Róbert Formanko

Personal information
- Date of birth: 29 January 1976
- Place of birth: Pavlice, Slovakia
- Date of death: June 23, 2000 (aged 24)
- Height: 1.82 m (6 ft 0 in)
- Position: Centre-back

Youth career
- –1993: Spartak Trnava

Senior career*
- Years: Team / Apps / (Gls)
- 1993–2000: Spartak Trnava / 110 / (8)
- 2000: FC Petržalka / 16

= Róbert Formanko =

Slovak footballer (1976–2000)

Róbert Formanko (1976 – 2000) was a Slovak footballer who played as a centre-back. He mostly played for FC Spartak Trnava. He played a total of 126 matches in the first tier of Slovak football.

== Early career ==
Formanko started playing football in neighboring Voderady, from where he joined the academy of Spartak Trnava as a teenager.

== Club career ==
Formanko debuted as a 17 year old in the first league in the 1993–94 season against FC Baník Prievidza. In the following season, he completed his military service in the second league team OD Trenčín. After returning to Trnava in the 1995–96 season, he scored his first league goal in a 3–1 win against FC Lokomotíva Košice. He scored in the final of the 1995–96 Slovak Cup, a 2–1 loss against Chemlon Humenné. He was a part of the Trnava squad that almost won the league in the 1996–97 season, when they lost the title to 1. FC Košice in a 1–0 away loss against MŠK Rimavská Sobota in the final round of the season. In the 1998–99 Cup Winners' Cup, his team played against Besiktas Istanbul, where he scored. Later that season, he scored in the second leg of the semi-final of the Slovak Cup at Pasienky against Inter Bratislava and in the final against 1. FC Košice where he sealed Trnava's 2–0 victory. He played his last match in a 4–1 win against Tatran Prešov. Altogether, he played 110 matches for Spartak in the Slovak First Football League and scored 8 goals.

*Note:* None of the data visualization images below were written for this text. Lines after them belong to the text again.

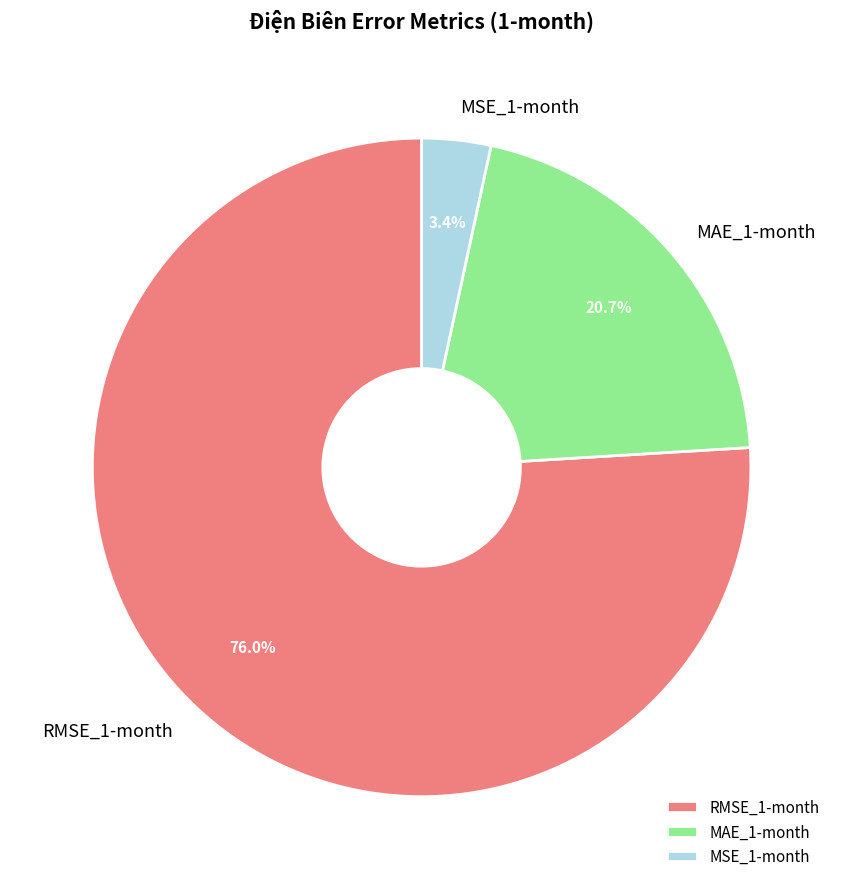

To the nearest percent, what is the average slice percentage?

33%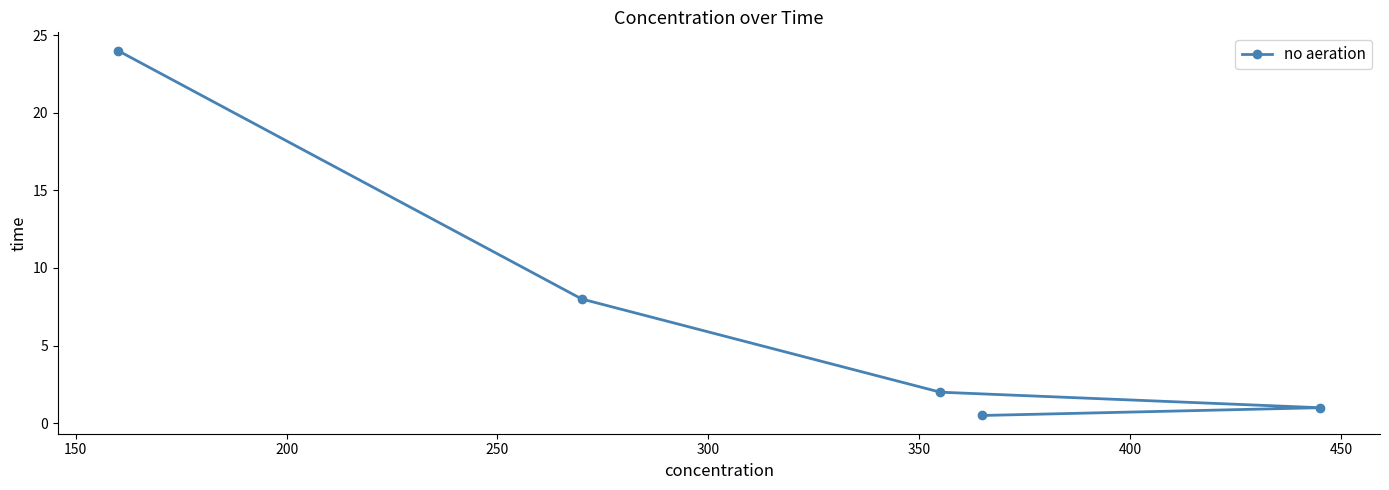

Count the number of values greater than 2.

2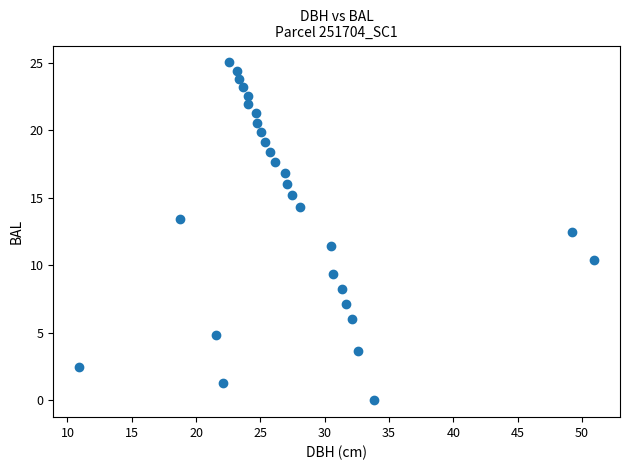

What is the range of X values (max minus min)?

40.1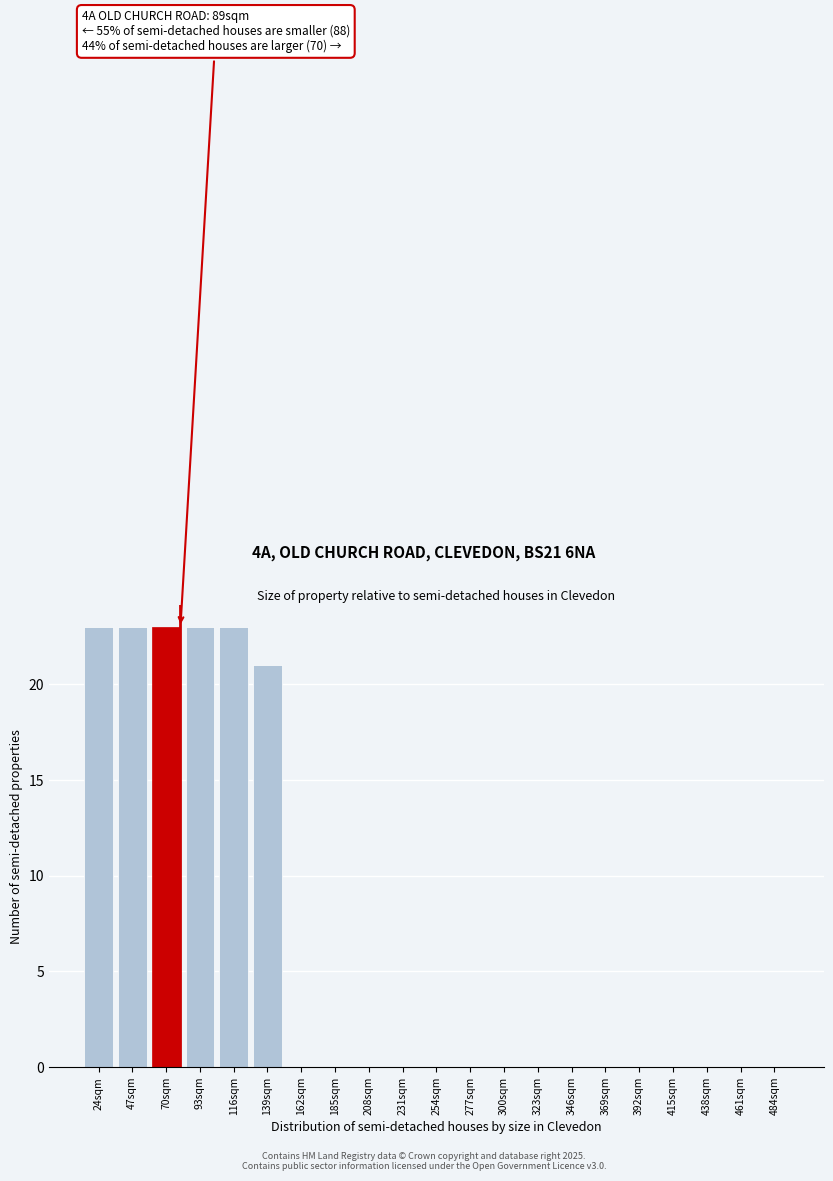

Reading left to right, list all the values displayed in this chart.

24sqm=23	47sqm=23	70sqm=23	93sqm=23	116sqm=23	139sqm=21	162sqm=0	185sqm=0	208sqm=0	231sqm=0	254sqm=0	277sqm=0	300sqm=0	323sqm=0	346sqm=0	369sqm=0	392sqm=0	415sqm=0	438sqm=0	461sqm=0	484sqm=0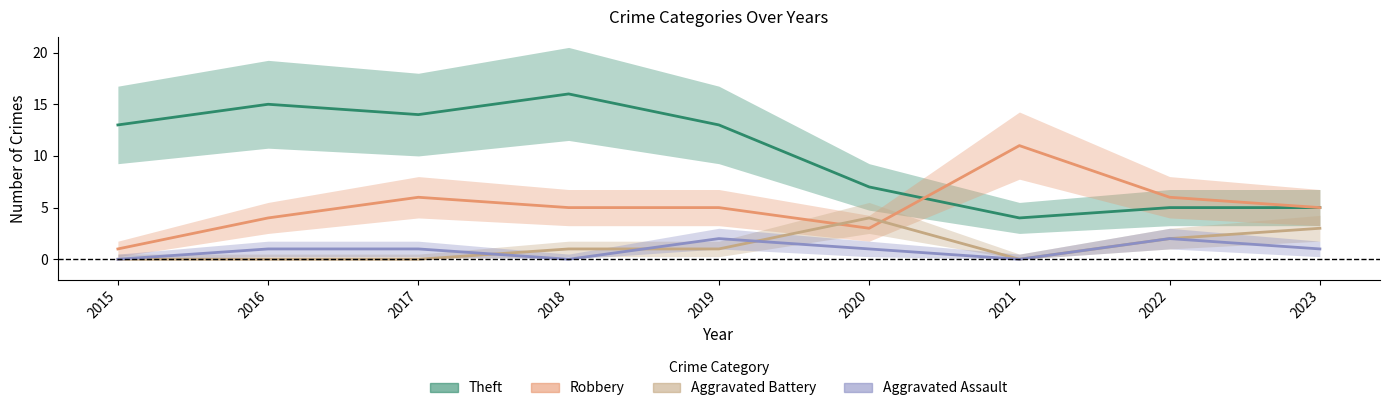

Where is the first local minimum for Aggravated Battery?

2021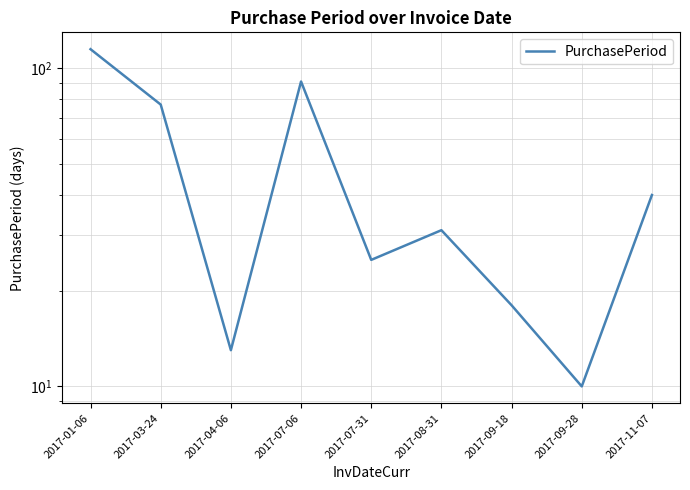

Where is the first local minimum?

2017-04-06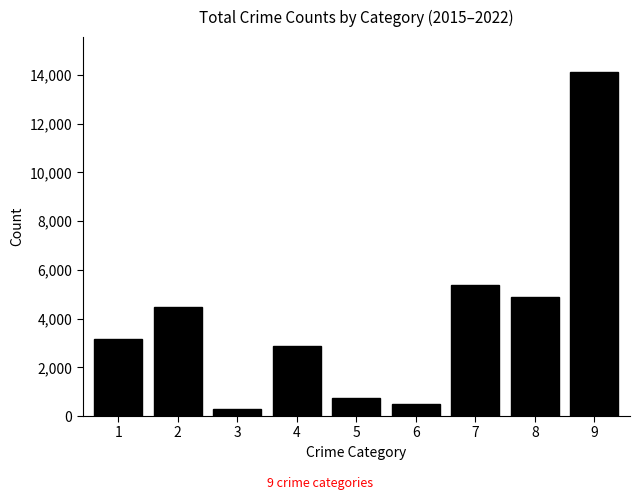

What is the change in value from 5 to 9?

+13402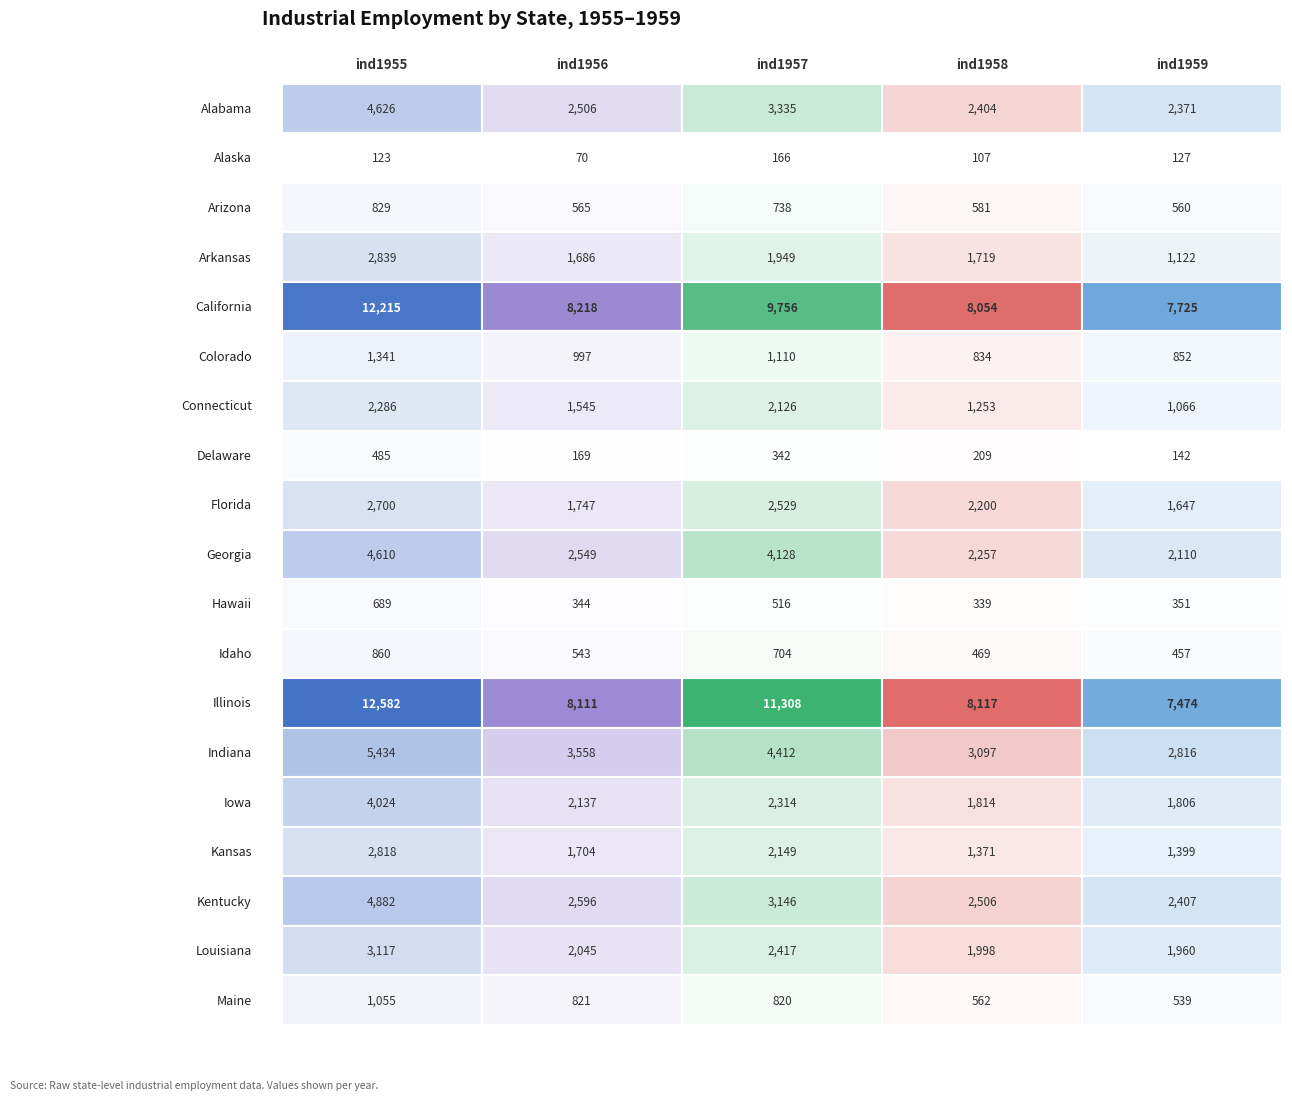

What is the smallest value displayed?

70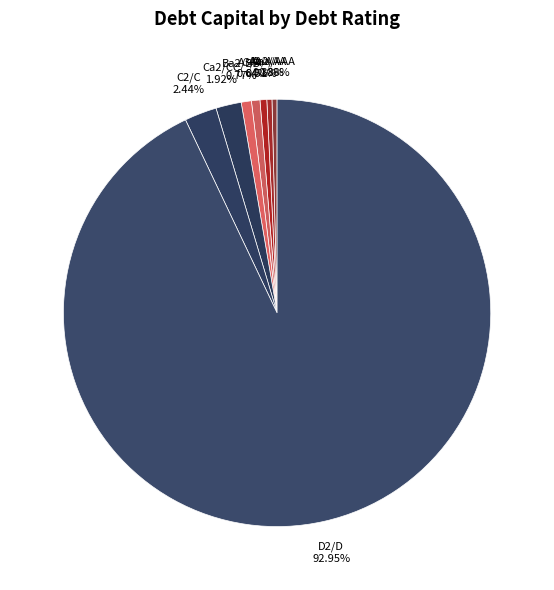

Which slice is the largest?

D2/D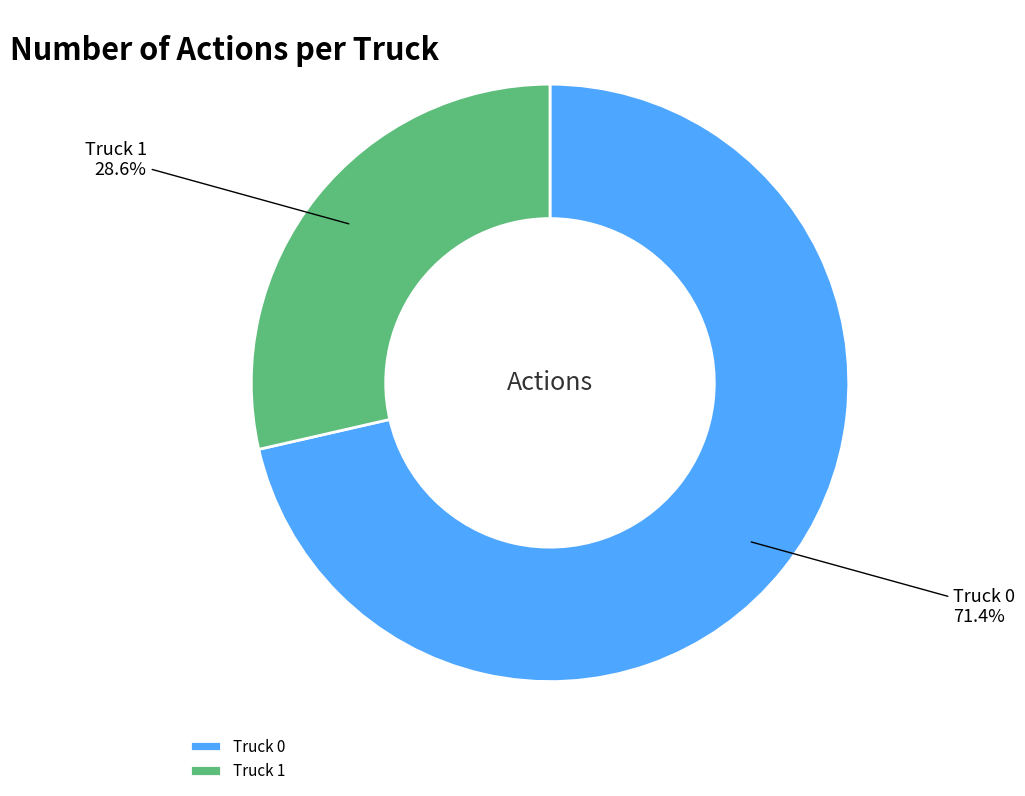

Approximately how many times larger is the value at Truck 1 compared to Truck 0?

0.4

In the winter of 1999, he transferred to Artmedia Petržalka, where he played the entire spring part of the 2000 season.

== Death ==
Formanko died in a car accident on 23 June 2000. While returning to his native Pavlíce, he crashed his Peugeot 306. According to a report by the Slovak Ministry of the Interior the vehicle went off the road and overturned several times.